Would you return the lines between the one holding "CPU ısınma sorunu🔆Ufak bir" and the one holding "normal yerine değil, rahim", inclusive, and only those, exactly as they stand in the listing below?

§ EXTRACTED INFORMATION
⟨

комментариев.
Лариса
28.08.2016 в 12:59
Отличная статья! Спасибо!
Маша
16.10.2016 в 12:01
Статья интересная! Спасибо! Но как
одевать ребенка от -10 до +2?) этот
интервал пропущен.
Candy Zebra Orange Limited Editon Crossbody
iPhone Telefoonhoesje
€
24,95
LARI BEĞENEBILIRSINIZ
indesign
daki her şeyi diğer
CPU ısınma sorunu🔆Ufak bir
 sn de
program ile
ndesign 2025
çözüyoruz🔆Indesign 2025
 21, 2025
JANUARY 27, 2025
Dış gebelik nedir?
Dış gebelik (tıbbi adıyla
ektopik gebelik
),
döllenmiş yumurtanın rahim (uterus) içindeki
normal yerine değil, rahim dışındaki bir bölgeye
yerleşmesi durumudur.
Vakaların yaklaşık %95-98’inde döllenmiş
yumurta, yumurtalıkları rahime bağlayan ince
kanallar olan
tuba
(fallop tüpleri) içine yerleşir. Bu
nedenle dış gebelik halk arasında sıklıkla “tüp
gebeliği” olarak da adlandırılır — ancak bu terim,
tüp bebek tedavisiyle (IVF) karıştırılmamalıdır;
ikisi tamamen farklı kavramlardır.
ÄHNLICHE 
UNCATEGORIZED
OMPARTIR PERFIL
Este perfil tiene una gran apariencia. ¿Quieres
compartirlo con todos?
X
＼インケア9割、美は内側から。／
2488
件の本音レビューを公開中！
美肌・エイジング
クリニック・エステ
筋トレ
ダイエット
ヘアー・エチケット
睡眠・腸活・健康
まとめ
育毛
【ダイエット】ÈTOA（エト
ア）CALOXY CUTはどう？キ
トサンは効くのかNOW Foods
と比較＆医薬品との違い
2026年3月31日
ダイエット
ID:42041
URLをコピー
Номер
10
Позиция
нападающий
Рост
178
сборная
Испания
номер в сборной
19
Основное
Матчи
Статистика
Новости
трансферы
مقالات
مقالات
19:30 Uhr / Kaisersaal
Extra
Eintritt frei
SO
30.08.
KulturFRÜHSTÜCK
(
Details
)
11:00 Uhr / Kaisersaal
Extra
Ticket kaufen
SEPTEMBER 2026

⟩

§ ANSWER SECTION
CPU ısınma sorunu🔆Ufak bir
 sn de
program ile
ndesign 2025
çözüyoruz🔆Indesign 2025
 21, 2025
JANUARY 27, 2025
Dış gebelik nedir?
Dış gebelik (tıbbi adıyla
ektopik gebelik
),
döllenmiş yumurtanın rahim (uterus) içindeki
normal yerine değil, rahim dışındaki bir bölgeye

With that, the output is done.